Beyond the lab, Tchinov is the president and managing director of the Canadian Undergraduate Biomedical Engineering Council, a national non-profit he helped relaunch in 2021, leading a team of 20 across Canada to grow the biomedical engineering field through events, resources and outreach. He’s also working part-time with Gremse-IT, a German company that specialises in biomedical image analysis, where he’s helping biotech firms accelerate radiopharmaceutical development using AI-powered tools.
Jennifer Tsai
- School: University of Waterloo
- Program: Biomedical engineering
- Employment status: Drafted by the University of California, Berkeley and University of California, San Francisco
Named Waterloo Engineering’s Co-op Student of the Year in her third year, Tsai has been published multiple times, given talks at major conferences and mapped the cellular landscape of the anterior thalamic nuclei—key to short-term memory—at UBC’s Cembrowski Lab. During co-op placements in Switzerland and the U.S., she also contributed to research projects focused on memory, movement and emotion.

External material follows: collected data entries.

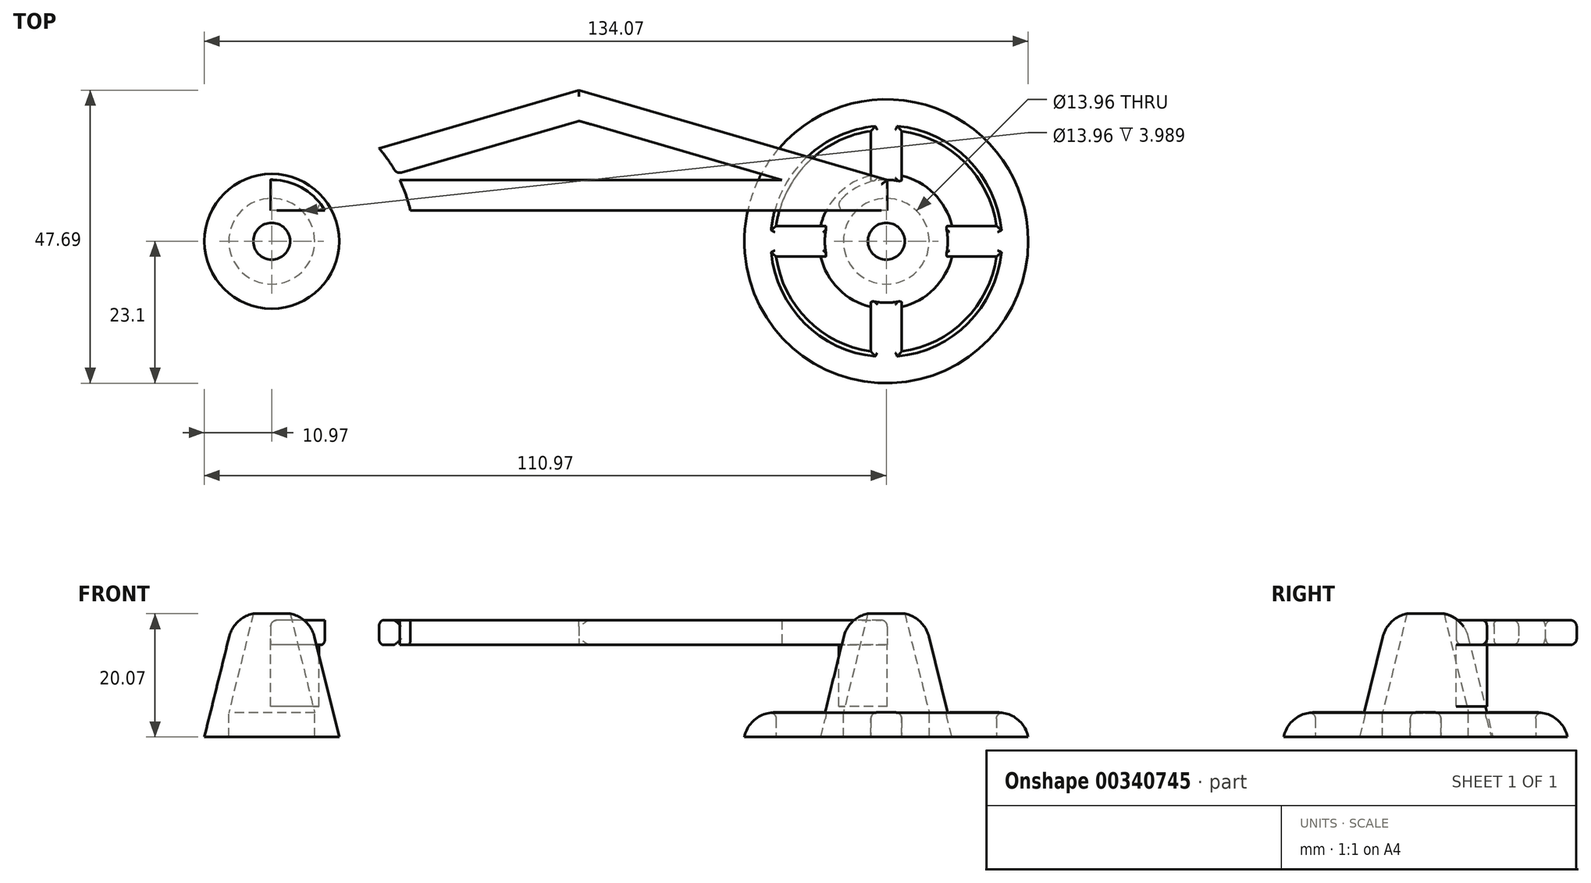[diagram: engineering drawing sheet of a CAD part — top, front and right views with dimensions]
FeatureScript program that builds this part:
annotation { "Feature Type Name" : "Feature", "Feature Type Description" : "" }
export const myFeature = defineFeature(function(context is Context, id is Id, definition is map)
    precondition{}
    {
        {
            var Q0;
            Q0=qCreatedBy(makeId("Top.planeOp"),FACE);
            cPlane(context, id + "F0", {"entities" : qUnion([Q0]), "cplaneType" : CPlaneType.OFFSET, "offset" : 15 * mm, "width" : 150 * mm, "height" : 150 * mm});
        }
        {
            var Q0;
            Q0=qCreatedBy(makeId("Top.planeOp"),FACE);
            var sketch = newSketch(context, id + "F1", { "sketchPlane" : qUnion([Q0])});
            skCircle(sketch, "E0", {"center": v(50, 0) * mm, "radius": 23.1 * mm});
            skCircle(sketch, "E1", {"center": v(50, 0) * mm, "radius": 10 * mm});
            skCircle(sketch, "E2", {"center": v(50, 0) * mm, "radius": 4 * mm});
            skCircle(sketch, "E3.MirrorC", {"center": v(-50, 0) * mm, "radius": 23.1 * mm});
            skCircle(sketch, "E4.MirrorC", {"center": v(-50, 0) * mm, "radius": 10 * mm});
            skCircle(sketch, "E5.MirrorC", {"center": v(-50, 0) * mm, "radius": 4 * mm});
            skLineSegment(sketch, "E6", {"start": v(-50, -31.38) * mm, "end": v(-50, 39.18) * mm, "construction": true});
            skLineSegment(sketch, "E7.MirrorCS", {"start": v(50, -31.38) * mm, "end": v(50, 39.18) * mm, "construction": true});
            skLineSegment(sketch, "E8", {"start": v(-50.17, 39.18) * mm, "end": v(-50.17, 34.18) * mm, "construction": true});
            skLineSegment(sketch, "E9", {"start": v(50.17, 34.18) * mm, "end": v(50.17, 39.18) * mm, "construction": true});
            skLineSegment(sketch, "E10", {"start": v(-75.35, 0) * mm, "end": v(75.15, 0) * mm, "construction": true});
            skLineSegment(sketch, "E11", {"start": v(59.68, 2.5) * mm, "end": v(67.93, 2.5) * mm});
            skLineSegment(sketch, "E12", {"start": v(59.68, -2.5) * mm, "end": v(67.93, -2.5) * mm});
            skLineSegment(sketch, "E13", {"start": v(40.32, -2.5) * mm, "end": v(32.07, -2.5) * mm});
            skLineSegment(sketch, "E14", {"start": v(40.32, 2.5) * mm, "end": v(32.07, 2.5) * mm});
            skArc(sketch, "E15", {"start": v(52.5, 17.93) * mm, "mid": v(62.8, 12.8) * mm, "end": v(67.93, 2.5) * mm});
            skArc(sketch, "E16", {"start": v(67.93, -2.5) * mm, "mid": v(62.8, -12.8) * mm, "end": v(52.5, -17.93) * mm});
            skArc(sketch, "E17", {"start": v(47.5, -17.93) * mm, "mid": v(37.2, -12.8) * mm, "end": v(32.07, -2.5) * mm});
            skArc(sketch, "E18", {"start": v(32.07, 2.5) * mm, "mid": v(37.2, 12.8) * mm, "end": v(47.5, 17.93) * mm});
            skLineSegment(sketch, "E19", {"start": v(47.5, 17.93) * mm, "end": v(47.5, 9.68) * mm});
            skLineSegment(sketch, "E20", {"start": v(52.5, 17.93) * mm, "end": v(52.5, 9.68) * mm});
            skLineSegment(sketch, "E21", {"start": v(52.5, -9.68) * mm, "end": v(52.5, -17.93) * mm});
            skLineSegment(sketch, "E22", {"start": v(47.5, -9.68) * mm, "end": v(47.5, -17.93) * mm});
            skLineSegment(sketch, "E23.MirrorCS", {"start": v(-52.5, 17.93) * mm, "end": v(-52.5, 9.68) * mm});
            skArc(sketch, "E24.MirrorCS", {"start": v(-52.5, 17.93) * mm, "mid": v(-62.8, 12.8) * mm, "end": v(-67.93, 2.5) * mm});
            skLineSegment(sketch, "E25.MirrorCS", {"start": v(-59.68, 2.5) * mm, "end": v(-67.93, 2.5) * mm});
            skLineSegment(sketch, "E26.MirrorCS", {"start": v(-59.68, -2.5) * mm, "end": v(-67.93, -2.5) * mm});
            skArc(sketch, "E27.MirrorCS", {"start": v(-67.93, -2.5) * mm, "mid": v(-62.8, -12.8) * mm, "end": v(-52.5, -17.93) * mm});
            skLineSegment(sketch, "E28.MirrorCS", {"start": v(-52.5, -9.68) * mm, "end": v(-52.5, -17.93) * mm});
            skLineSegment(sketch, "E29.MirrorCS", {"start": v(-47.5, -9.68) * mm, "end": v(-47.5, -17.93) * mm});
            skArc(sketch, "E30.MirrorCS", {"start": v(-47.5, -17.93) * mm, "mid": v(-37.2, -12.8) * mm, "end": v(-32.07, -2.5) * mm});
            skLineSegment(sketch, "E31.MirrorCS", {"start": v(-40.32, -2.5) * mm, "end": v(-32.07, -2.5) * mm});
            skLineSegment(sketch, "E32.MirrorCS", {"start": v(-40.32, 2.5) * mm, "end": v(-32.07, 2.5) * mm});
            skArc(sketch, "E33.MirrorCS", {"start": v(-32.07, 2.5) * mm, "mid": v(-37.2, 12.8) * mm, "end": v(-47.5, 17.93) * mm});
            skLineSegment(sketch, "E34.MirrorCS", {"start": v(-47.5, 17.93) * mm, "end": v(-47.5, 9.68) * mm});
            skSolve(sketch);
        }
        {
            var Q0;
            Q0=qCreatedBy(makeId("Front.planeOp"),FACE);
            var sketch = newSketch(context, id + "F2", { "sketchPlane" : qUnion([Q0])});
            skLineSegment(sketch, "E35", {"start": v(50, 20.07) * mm, "end": v(50, 0) * mm});
            skLineSegment(sketch, "E36", {"start": v(50, 20.07) * mm, "end": v(56, 20.07) * mm});
            skLineSegment(sketch, "E37", {"start": v(56, 20.07) * mm, "end": v(59.98, 3.99) * mm});
            skLineSegment(sketch, "E38", {"start": v(59.98, 3.99) * mm, "end": v(50, 3.99) * mm});
            skLineSegment(sketch, "E39", {"start": v(50, 3.99) * mm, "end": v(59.98, 3.99) * mm});
            skLineSegment(sketch, "E40", {"start": v(50, 0) * mm, "end": v(59.98, 0) * mm});
            skLineSegment(sketch, "E41", {"start": v(59.98, 0) * mm, "end": v(59.98, 3.99) * mm});
            skLineSegment(sketch, "E42", {"start": v(53, 20.07) * mm, "end": v(56.98, 3.99) * mm});
            skLineSegment(sketch, "E43", {"start": v(56.98, 3.99) * mm, "end": v(56.98, 0) * mm});
            skLineSegment(sketch, "E44", {"start": v(59.98, 3.99) * mm, "end": v(60.97, 0) * mm});
            skLineSegment(sketch, "E45", {"start": v(60.97, 0) * mm, "end": v(59.98, 0) * mm});
            skLineSegment(sketch, "E46.MirrorCS", {"start": v(-50, 20.07) * mm, "end": v(-56, 20.07) * mm});
            skLineSegment(sketch, "E47.MirrorCS", {"start": v(-59.98, 3.99) * mm, "end": v(-60.97, 0) * mm});
            skLineSegment(sketch, "E48.MirrorCS", {"start": v(-60.97, 0) * mm, "end": v(-59.98, 0) * mm});
            skLineSegment(sketch, "E49.MirrorCS", {"start": v(-59.98, 0) * mm, "end": v(-59.98, 3.99) * mm});
            skLineSegment(sketch, "E50.MirrorCS", {"start": v(-50, 0) * mm, "end": v(-59.98, 0) * mm});
            skLineSegment(sketch, "E51.MirrorCS", {"start": v(-50, 3.99) * mm, "end": v(-59.98, 3.99) * mm});
            skLineSegment(sketch, "E52.MirrorCS", {"start": v(-56.98, 3.99) * mm, "end": v(-56.98, 0) * mm});
            skLineSegment(sketch, "E53.MirrorCS", {"start": v(-53, 20.07) * mm, "end": v(-56.98, 3.99) * mm});
            skLineSegment(sketch, "E54.MirrorCS", {"start": v(-50, 20.07) * mm, "end": v(-50, 0) * mm});
            skLineSegment(sketch, "E55.MirrorCS", {"start": v(-56, 20.07) * mm, "end": v(-59.98, 3.99) * mm});
            skSolve(sketch);
        }
        {
            var Q0;
            Q0=qCreatedBy(id+"F0.planeOp",FACE);
            var sketch = newSketch(context, id + "F3", { "sketchPlane" : qUnion([Q0])});
            skCircle(sketch, "E56", {"center": v(50, 0) * mm, "radius": 23.1 * mm});
            skCircle(sketch, "E57", {"center": v(50, 0) * mm, "radius": 10 * mm});
            skCircle(sketch, "E58", {"center": v(50, 0) * mm, "radius": 4 * mm});
            skCircle(sketch, "E59.MirrorC", {"center": v(-50, 0) * mm, "radius": 23.1 * mm});
            skCircle(sketch, "E60.MirrorC", {"center": v(-50, 0) * mm, "radius": 10 * mm});
            skCircle(sketch, "E61.MirrorC", {"center": v(-50, 0) * mm, "radius": 4 * mm});
            skLineSegment(sketch, "E62", {"start": v(-50.17, -31.38) * mm, "end": v(-50.17, 39.18) * mm, "construction": true});
            skLineSegment(sketch, "E63.MirrorCS", {"start": v(50.17, -31.38) * mm, "end": v(50.17, 39.18) * mm, "construction": true});
            skLineSegment(sketch, "E64", {"start": v(-50.17, 10) * mm, "end": v(50.17, 39.18) * mm, "construction": true});
            skLineSegment(sketch, "E65", {"start": v(50.17, 10) * mm, "end": v(-50.17, 39.18) * mm, "construction": true});
            skLineSegment(sketch, "E66", {"start": v(50.17, 10) * mm, "end": v(-50.17, 10) * mm, "construction": true});
            skLineSegment(sketch, "E67.0", {"start": v(50.17, 5) * mm, "end": v(-50.17, 5) * mm, "construction": true});
            skLineSegment(sketch, "E68", {"start": v(-50.17, 39.18) * mm, "end": v(-50.17, 34.18) * mm, "construction": true});
            skLineSegment(sketch, "E69", {"start": v(50.17, 34.18) * mm, "end": v(50.17, 39.18) * mm, "construction": true});
            skLineSegment(sketch, "E70", {"start": v(-50.17, 34.18) * mm, "end": v(50.17, 5) * mm, "construction": true});
            skLineSegment(sketch, "E71", {"start": v(50.17, 34.18) * mm, "end": v(-50.17, 5) * mm, "construction": true});
            skLineSegment(sketch, "E72", {"start": v(-32.97, 10) * mm, "end": v(0, 19.59) * mm});
            skLineSegment(sketch, "E73", {"start": v(0, 19.59) * mm, "end": v(32.97, 10) * mm});
            skLineSegment(sketch, "E74", {"start": v(32.97, 10) * mm, "end": v(-32.97, 10) * mm});
            skLineSegment(sketch, "E75", {"start": v(-50.17, 10) * mm, "end": v(0, 24.59) * mm});
            skLineSegment(sketch, "E76", {"start": v(0, 24.59) * mm, "end": v(50.17, 10) * mm});
            skLineSegment(sketch, "E77", {"start": v(50.17, 10) * mm, "end": v(50.17, 5) * mm});
            skLineSegment(sketch, "E78", {"start": v(50.17, 5) * mm, "end": v(-50.17, 5) * mm});
            skLineSegment(sketch, "E79", {"start": v(-50.17, 5) * mm, "end": v(-50.17, 10) * mm});
            skSolve(sketch);
        }
        {
            var Q0;
            {var subQ0=sQuery(id+"F2.wireOp",EDGE,"E37");Q0=makeQuery(id+"F2.imprint","IMPRINT",FACE,{"disambiguationData":[TD([[makeQuery(id+"F2.imprint","IMPRINT",EDGE,{"derivedFrom":subQ0}),-1.0]])]});}
            var Q1;
            {var subQ0=sQuery(id+"F2.wireOp",EDGE,"E41");Q1=makeQuery(id+"F2.imprint","IMPRINT",FACE,{"disambiguationData":[TD([[makeQuery(id+"F2.imprint","IMPRINT",EDGE,{"derivedFrom":subQ0}),1.0]])]});}
            var Q2;
            Q2=makeQuery(id+"F2.imprint","IMPRINT",FACE,{"disambiguationData":[TD([[makeQuery(id+"F2.imprint","IMPRINT",EDGE,{"derivedFrom":sQuery(id+"F2.wireOp",EDGE,"E41")}),-1.0]])]});
            var Q3;
            Q3=sQuery(id+"F2.wireOp",EDGE,"E35");
            revolve(context, id + "F4", {"entities" : qUnion([Q0, Q1, Q2]), "axis" : qUnion([Q3]), "revolveType" : RevolveType.FULL});
        }
        {
            var Q0;
            {var subQ2=sQuery(id+"F2.wireOp",EDGE,"E53.MirrorCS");Q0=makeQuery(id+"F2.imprint","IMPRINT",FACE,{"disambiguationData":[TD([[makeQuery(id+"F2.imprint","IMPRINT",EDGE,{"derivedFrom":subQ2}),-1.0]])]});}
            var Q1;
            Q1=makeQuery(id+"F2.imprint","IMPRINT",FACE,{"disambiguationData":[TD([[makeQuery(id+"F2.imprint","IMPRINT",EDGE,{"derivedFrom":sQuery(id+"F2.wireOp",EDGE,"E47.MirrorCS")}),1.0]])]});
            var Q2;
            {var subQ0=sQuery(id+"F2.wireOp",EDGE,"E49.MirrorCS");Q2=makeQuery(id+"F2.imprint","IMPRINT",FACE,{"disambiguationData":[TD([[makeQuery(id+"F2.imprint","IMPRINT",EDGE,{"derivedFrom":subQ0}),-1.0]])]});}
            var Q3;
            Q3=sQuery(id+"F2.wireOp",EDGE,"E54.MirrorCS");
            revolve(context, id + "F5", {"entities" : qUnion([Q0, Q1, Q2]), "axis" : qUnion([Q3]), "revolveType" : RevolveType.FULL});
        }
        {
            var Q0;
            Q0=makeQuery(id+"F1.imprint","IMPRINT",FACE,{"disambiguationData":[TD([[makeQuery(id+"F1.imprint","IMPRINT",EDGE,{"derivedFrom":sQuery(id+"F1.wireOp",EDGE,"E0")}),1.0]])]});
            var Q1;
            Q1=makeQuery(id+"F1.imprint","IMPRINT",FACE,{"disambiguationData":[TD([[makeQuery(id+"F1.imprint","IMPRINT",EDGE,{"derivedFrom":sQuery(id+"F1.wireOp",EDGE,"E3.MirrorC")}),-1.0]])]});
            extrude(context, id + "F6", {"entities" : qUnion([Q0, Q1]), "operationType" : NewBodyOperationType.ADD, "depth" : 4 * mm});
        }
        {
            var Q0;
            {var subQ0=sQuery(id+"F3.wireOp",EDGE,"E76");var subQ8=sQuery(id+"F3.wireOp",EDGE,"E56");var subQ12=makeQuery(id+"F3.imprint","INTERSECT",VERTEX,{"derivedFrom":[subQ8,subQ0]});Q0=makeQuery(id+"F3.imprint","IMPRINT",FACE,{"disambiguationData":[TD([[makeQuery(id+"F3.imprint","IMPRINT",EDGE,{"disambiguationData":[TD([[subQ12,-1.0]])],"derivedFrom":subQ8}),1.0]])]});}
            var Q1;
            {var subQ0=sQuery(id+"F3.wireOp",EDGE,"E78");var subQ1=sQuery(id+"F3.wireOp",EDGE,"E56");var subQ2=makeQuery(id+"F3.imprint","INTERSECT",VERTEX,{"derivedFrom":[subQ1,subQ0]});Q1=makeQuery(id+"F3.imprint","IMPRINT",FACE,{"disambiguationData":[TD([[makeQuery(id+"F3.imprint","IMPRINT",EDGE,{"disambiguationData":[TD([[subQ2,1.0]])],"derivedFrom":subQ1}),-1.0]])]});}
            var Q2;
            {var subQ0=sQuery(id+"F3.wireOp",EDGE,"E75");var subQ8=sQuery(id+"F3.wireOp",EDGE,"E59.MirrorC");var subQ12=makeQuery(id+"F3.imprint","INTERSECT",VERTEX,{"derivedFrom":[subQ8,subQ0]});Q2=makeQuery(id+"F3.imprint","IMPRINT",FACE,{"disambiguationData":[TD([[makeQuery(id+"F3.imprint","IMPRINT",EDGE,{"disambiguationData":[TD([[subQ12,-1.0]])],"derivedFrom":subQ8}),-1.0]])]});}
            var Q3;
            {var subQ3=sQuery(id+"F3.wireOp",EDGE,"E56");var subQ9=sQuery(id+"F3.wireOp",EDGE,"E76");var subQ10=makeQuery(id+"F3.imprint","INTERSECT",VERTEX,{"derivedFrom":[subQ3,subQ9]});Q3=makeQuery(id+"F3.imprint","IMPRINT",FACE,{"disambiguationData":[TD([[makeQuery(id+"F3.imprint","IMPRINT",EDGE,{"disambiguationData":[TD([[subQ10,-1.0]])],"derivedFrom":subQ3}),-1.0]])]});}
            var Q4;
            {var subQ0=sQuery(id+"F3.wireOp",EDGE,"E77");Q4=makeQuery(id+"F3.imprint","IMPRINT",FACE,{"disambiguationData":[TD([[makeQuery(id+"F3.imprint","IMPRINT",EDGE,{"derivedFrom":subQ0}),-1.0]])]});}
            var Q5;
            {var subQ0=sQuery(id+"F3.wireOp",EDGE,"E79");Q5=makeQuery(id+"F3.imprint","IMPRINT",FACE,{"disambiguationData":[TD([[makeQuery(id+"F3.imprint","IMPRINT",EDGE,{"derivedFrom":subQ0}),-1.0]])]});}
            extrude(context, id + "F7", {"entities" : qUnion([Q0, Q1, Q2, Q3, Q4, Q5]), "depth" : 4 * mm});
        }
        {
            var Q0;
            Q0=makeQuery(id+"F4.opRevolve","SWEPT_EDGE",EDGE,{"disambiguationData":[OSD([sQuery(id+"F2.wireOp",EDGE,"E36"),sQuery(id+"F2.wireOp",EDGE,"E37")])]});
            var Q1;
            Q1=makeQuery(id+"F6.opExtrude","CAP_EDGE",EDGE,{"disambiguationData":[OSD([sQuery(id+"F1.wireOp",EDGE,"E0")])],"isStart":false});
            var Q2;
            Q2=makeQuery(id+"F5.opRevolve","SWEPT_EDGE",EDGE,{"disambiguationData":[OSD([sQuery(id+"F2.wireOp",EDGE,"E46.MirrorCS"),sQuery(id+"F2.wireOp",EDGE,"E55.MirrorCS")])]});
            var Q3;
            Q3=makeQuery(id+"F6.opExtrude","CAP_EDGE",EDGE,{"disambiguationData":[OSD([sQuery(id+"F1.wireOp",EDGE,"E3.MirrorC")])],"isStart":false});
            fillet(context, id + "F8", {"entities" : qUnion([Q0, Q1, Q2, Q3]), "radius" : 5 * mm, "tangentPropagation" : true, "allowEdgeOverflow" : false});
        }
        {
            var Q0;
            {var subQ0=sQuery(id+"F3.wireOp",EDGE,"E79");Q0=makeQuery(id+"F3.imprint","IMPRINT",FACE,{"disambiguationData":[TD([[makeQuery(id+"F3.imprint","IMPRINT",EDGE,{"derivedFrom":subQ0}),-1.0]])]});}
            var Q1;
            {var subQ0=sQuery(id+"F3.wireOp",EDGE,"E77");Q1=makeQuery(id+"F3.imprint","IMPRINT",FACE,{"disambiguationData":[TD([[makeQuery(id+"F3.imprint","IMPRINT",EDGE,{"derivedFrom":subQ0}),-1.0]])]});}
            extrude(context, id + "F9", {"entities" : qUnion([Q0, Q1]), "depth" : -10 * mm});
        }
        {
            var Q0;
            Q0=makeQuery(id+"F7.opExtrude","CAP_EDGE",EDGE,{"disambiguationData":[OSD([sQuery(id+"F3.wireOp",EDGE,"E76")])],"isStart":true});
            var Q1;
            Q1=makeQuery(id+"F7.opExtrude","CAP_EDGE",EDGE,{"disambiguationData":[OSD([sQuery(id+"F3.wireOp",EDGE,"E75")])],"isStart":true});
            var Q2;
            Q2=makeQuery(id+"F7.opExtrude","CAP_EDGE",EDGE,{"disambiguationData":[OSD([sQuery(id+"F3.wireOp",EDGE,"E75")])],"isStart":false});
            var Q3;
            Q3=makeQuery(id+"F7.opExtrude","CAP_EDGE",EDGE,{"disambiguationData":[OSD([sQuery(id+"F3.wireOp",EDGE,"E76")])],"isStart":false});
            var Q4;
            Q4=makeQuery(id+"F7.opExtrude","SWEPT_FACE",FACE,{"disambiguationData":[OSD([sQuery(id+"F3.wireOp",EDGE,"E72")])]});
            var Q5;
            Q5=makeQuery(id+"F9.opExtrude","SWEPT_EDGE",EDGE,{"disambiguationData":[OSD([sQuery(id+"F3.wireOp",EDGE,"E57"),sQuery(id+"F3.wireOp",EDGE,"E78")])]});
            var Q6;
            Q6=makeQuery(id+"F7.opExtrude","CAP_EDGE",EDGE,{"disambiguationData":[OSD([sQuery(id+"F3.wireOp",EDGE,"E78")])],"isStart":true});
            var Q7;
            Q7=makeQuery(id+"F9.opExtrude","SWEPT_EDGE",EDGE,{"disambiguationData":[OSD([sQuery(id+"F3.wireOp",EDGE,"E60.MirrorC"),sQuery(id+"F3.wireOp",EDGE,"E78")])]});
            var Q8;
            Q8=makeQuery(id+"F7.opExtrude","CAP_EDGE",EDGE,{"disambiguationData":[OSD([sQuery(id+"F3.wireOp",EDGE,"E79")])],"isStart":false});
            var Q9;
            Q9=makeQuery(id+"F7.opExtrude","CAP_EDGE",EDGE,{"disambiguationData":[OSD([sQuery(id+"F3.wireOp",EDGE,"E77")])],"isStart":false});
            var Q10;
            Q10=makeQuery(id+"F6.opExtrude","CAP_FACE",FACE,{"disambiguationData":[OSD([sQuery(id+"F1.wireOp",EDGE,"E3.MirrorC"),sQuery(id+"F1.wireOp",EDGE,"E4.MirrorC"),sQuery(id+"F1.wireOp",EDGE,"E23.MirrorCS"),sQuery(id+"F1.wireOp",EDGE,"E24.MirrorCS"),sQuery(id+"F1.wireOp",EDGE,"E25.MirrorCS"),sQuery(id+"F1.wireOp",EDGE,"E26.MirrorCS"),sQuery(id+"F1.wireOp",EDGE,"E27.MirrorCS"),sQuery(id+"F1.wireOp",EDGE,"E28.MirrorCS"),sQuery(id+"F1.wireOp",EDGE,"E29.MirrorCS"),sQuery(id+"F1.wireOp",EDGE,"E30.MirrorCS"),sQuery(id+"F1.wireOp",EDGE,"E31.MirrorCS"),sQuery(id+"F1.wireOp",EDGE,"E32.MirrorCS"),sQuery(id+"F1.wireOp",EDGE,"E33.MirrorCS"),sQuery(id+"F1.wireOp",EDGE,"E34.MirrorCS")])],"isStart":false});
            var Q11;
            Q11=makeQuery(id+"F6.opExtrude","CAP_FACE",FACE,{"disambiguationData":[OSD([sQuery(id+"F1.wireOp",EDGE,"E0"),sQuery(id+"F1.wireOp",EDGE,"E1"),sQuery(id+"F1.wireOp",EDGE,"E15"),sQuery(id+"F1.wireOp",EDGE,"E16"),sQuery(id+"F1.wireOp",EDGE,"E17"),sQuery(id+"F1.wireOp",EDGE,"E18"),sQuery(id+"F1.wireOp",EDGE,"E19"),sQuery(id+"F1.wireOp",EDGE,"E20"),sQuery(id+"F1.wireOp",EDGE,"E11"),sQuery(id+"F1.wireOp",EDGE,"E12"),sQuery(id+"F1.wireOp",EDGE,"E21"),sQuery(id+"F1.wireOp",EDGE,"E22"),sQuery(id+"F1.wireOp",EDGE,"E13"),sQuery(id+"F1.wireOp",EDGE,"E14")])],"isStart":false});
            fillet(context, id + "F10", {"entities" : qUnion([Q0, Q1, Q2, Q3, Q4, Q5, Q6, Q7, Q8, Q9, Q10, Q11]), "radius" : 1 * mm, "tangentPropagation" : true, "allowEdgeOverflow" : false});
        }
    });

Tsai is the co-founder of Nucleate Dojo, a non-profit that’s helped hundreds of undergrads break into biotech through training and grants for under-represented students. Tsai will soon start a PhD in bioengineering at UCSF and UC Berkeley, focusing on patient-centred neuroscience research.
Andrew Watford
- School: University of Waterloo
- Program: Mathematical physics
- Employment status: Drafted by the University of Oxford
Watford is putting math and machine learning to work against one of the world’s most pressing climate threats. During his studies in mathematical physics at the University of Waterloo, he co-authored a peer-reviewed paper that used AI to predict drought patterns in Kenya, where rising temperatures threaten crops, wildlife and millions of lives each year. Watford wrote code to model vegetation health in drought-prone regions, aiming to make early warnings more accurate and actionable, and hopefully save lives. Next up: Watford is taking that big-picture thinking to the University of Oxford, where he plans to keep bridging theory and real-world impact on a global scale.
Emily Zhang
- School: Simon Fraser University
- Program: Computing science
- Employment status: Drafted by Microsoft
For Zhang, building smart systems goes hand-in-hand with building inclusive communities. Since 2019 she has volunteered with AI4All, a non-profit dedicated to transforming the AI practitioner pipeline, and mentored high school students from under-represented communities. The computing science grad has also interned at Nokia and Microsoft, earned an assortment of scholarships and served as president of the SFU Esports Association. Zhang is gearing up to move to Seattle for a gig with Microsoft as a software engineer.